** Opening Records supplied block **

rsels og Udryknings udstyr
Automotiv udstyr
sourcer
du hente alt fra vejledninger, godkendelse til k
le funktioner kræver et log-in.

** Closing Records supplied block **
** Opening Records supplied block **

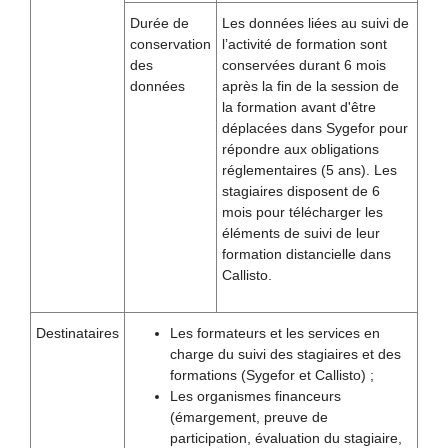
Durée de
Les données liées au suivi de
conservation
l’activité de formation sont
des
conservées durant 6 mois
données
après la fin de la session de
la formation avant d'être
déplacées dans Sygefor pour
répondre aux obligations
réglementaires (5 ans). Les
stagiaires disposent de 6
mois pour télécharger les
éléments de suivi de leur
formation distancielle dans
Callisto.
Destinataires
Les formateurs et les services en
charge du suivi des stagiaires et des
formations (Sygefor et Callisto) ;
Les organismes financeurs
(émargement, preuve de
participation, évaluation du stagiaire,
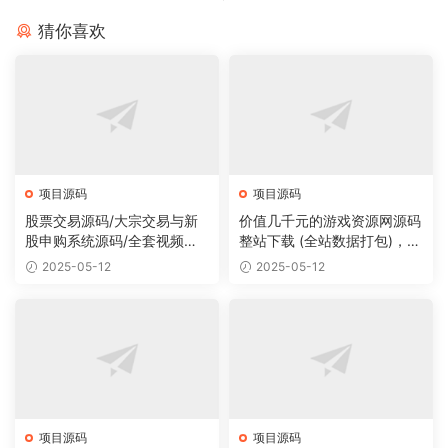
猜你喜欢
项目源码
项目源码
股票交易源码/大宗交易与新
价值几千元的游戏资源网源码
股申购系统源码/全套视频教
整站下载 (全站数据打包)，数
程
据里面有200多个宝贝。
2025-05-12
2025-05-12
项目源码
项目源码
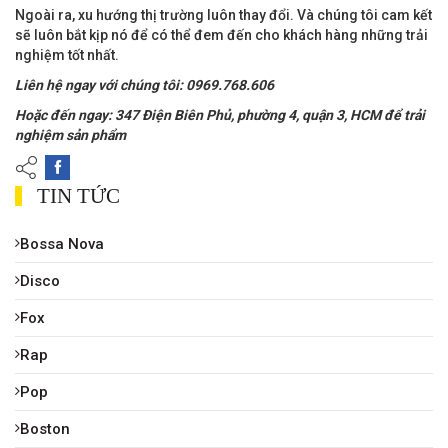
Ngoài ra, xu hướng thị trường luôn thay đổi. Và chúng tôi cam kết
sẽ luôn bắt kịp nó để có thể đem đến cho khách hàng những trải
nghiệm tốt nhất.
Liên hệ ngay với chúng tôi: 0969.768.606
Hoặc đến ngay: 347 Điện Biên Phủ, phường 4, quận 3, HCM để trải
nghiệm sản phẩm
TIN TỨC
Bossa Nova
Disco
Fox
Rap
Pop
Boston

** Closing Records supplied block **
** Opening Records supplied block **

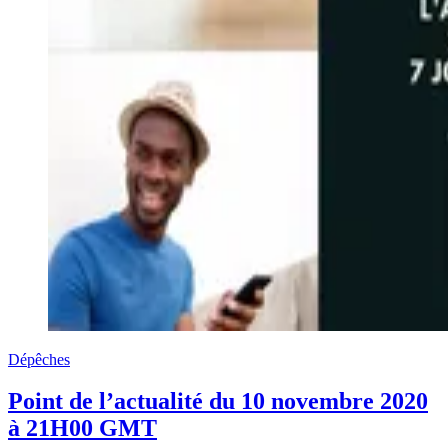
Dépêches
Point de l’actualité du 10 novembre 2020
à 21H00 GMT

** Closing Records supplied block **

» Work instructions
For this task, write out exactly the lines of the entries above, starting at the line with "rsels og Udryknings udstyr" and ending at the line with "le funktioner kræver et log-in.", both included, and no others.

» Task response
rsels og Udryknings udstyr
Automotiv udstyr
sourcer
du hente alt fra vejledninger, godkendelse til k
le funktioner kræver et log-in.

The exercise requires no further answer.